DOCUMENT EXTRACT: Begin

On 5/28/14, 9:39 AM, Bill Havanki wrote:
Thanks Josh!

- This is indeed under CDH 4.6.0. If there is a particular line number you
want to see code for, just name it and I'll look it up.

I was generally curious to see what kind of batching the DfsOutputStream does (it looked like it was checksumming small chunks of data), but I can look into that some more to satisfy my curiosity.

- Re #2, the test client is sending mutations of only one cell each, so a
mutation should be 100 MB + a little, due to the large value. It's
inefficient, but it seems to be a good idea just for getting this test to
survive. Maybe the logger code is hanging on to mutations in memory before
writing them out? (That would surprise me, but I dunno.)

Well, I think you're going to have to be able to keep "about" two copies in memory (what I was trying to get at before). The tserver is going to get the Mutation objects from the client. So, that's one instance of, say, 100MB. Before that write finishes, you'll also need to write those out to the WAL, which means that you'll be serializing each Mutation using the Writable methods, which, while it isn't quite the same as having a discrete object of that size on the heap, you're still writing out those bytes to the DataOutput which are going to be buffered through JVM heap.

Another fact I didn't mention is that I am running 2 writers and 2 readers
for the test. Perhaps 612 and 613 are the write threads, and then 615 is
one scan, which might leave 614 as the remains of the other scan, which has
already failed and is logging an OOME (which is what the monitor shows)?

Perhaps! That might make sense.

My thought from looking at this again is that Thrift is running out of
space forming the scan result message as it fills up a
ByteArrayOutputStream. Maybe there is some way to force Thrift to break
things up?

I don't know of anything inside of thrift that we could use to do that.

Overall, though, what's your intent by testing this? Is it to have a better understanding of server-side memory usage? Generally speaking, if you have clients getting back 100MB values and the server is writing 100MB values, that would intuitively use up a bit of heap space.

I could see merit in constructing a general formula for memory consumption based on avg key-value size, number of threads available to read, number of threads available to write, and number of MinC/MajC threads. It probably wouldn't be much more valuable than a starting point due to variance, but it would be a starting point!

DOCUMENT EXTRACT: End
DATA SHOWN: Begin

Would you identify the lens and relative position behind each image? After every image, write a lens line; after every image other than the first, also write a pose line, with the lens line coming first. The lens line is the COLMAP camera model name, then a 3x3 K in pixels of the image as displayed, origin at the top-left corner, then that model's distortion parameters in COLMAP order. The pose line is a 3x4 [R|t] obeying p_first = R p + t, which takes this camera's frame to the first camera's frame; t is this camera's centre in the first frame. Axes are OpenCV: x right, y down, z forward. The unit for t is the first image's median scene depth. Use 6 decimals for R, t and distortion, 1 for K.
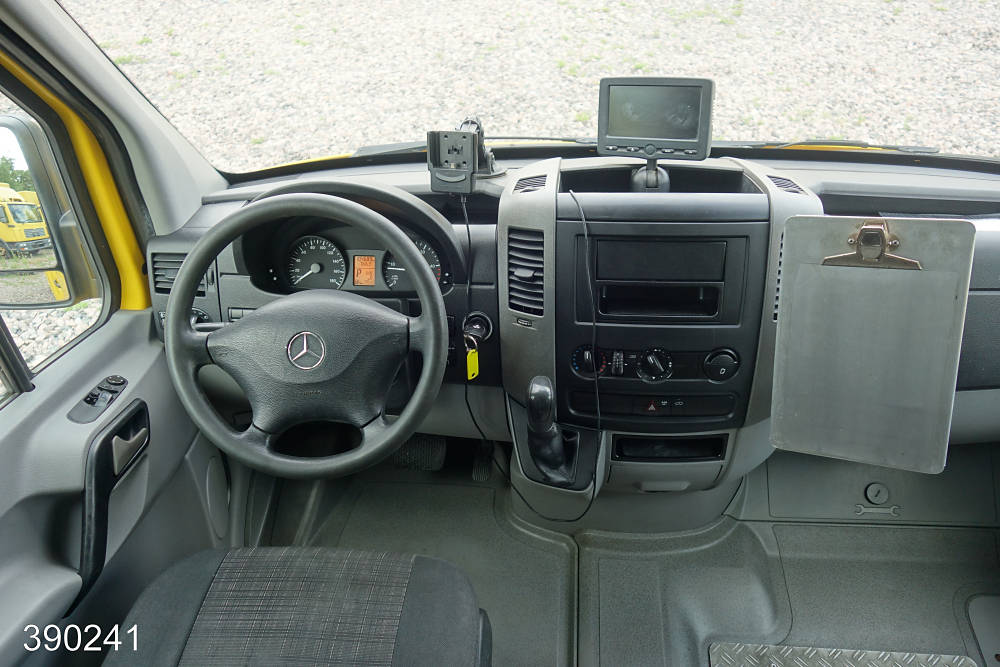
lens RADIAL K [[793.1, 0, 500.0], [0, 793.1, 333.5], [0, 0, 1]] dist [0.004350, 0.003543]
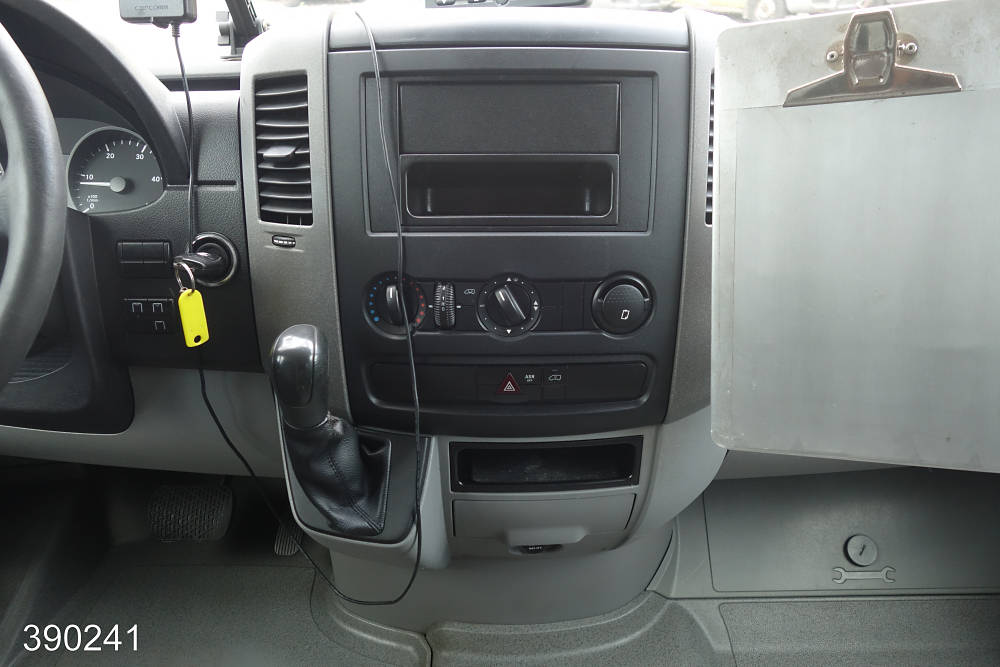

DATA SHOWN: End

State whether each statement agrees with the thread, giving yes or no and quoting the words of the thread that decide it. 1. The test is run with two writers and two readers. 2. The reply names a feature of Thrift that could force the scan result to be broken up. 3. The reply expects a formula for memory consumption to be worth more than a starting point. The lines have no connection to the thread.

1. Yes: "I am running 2 writers and 2 readers for the test."
2. No: "I don't know of anything inside of thrift that we could use to do that."
3. No: "It probably wouldn't be much more valuable than a starting point due to variance"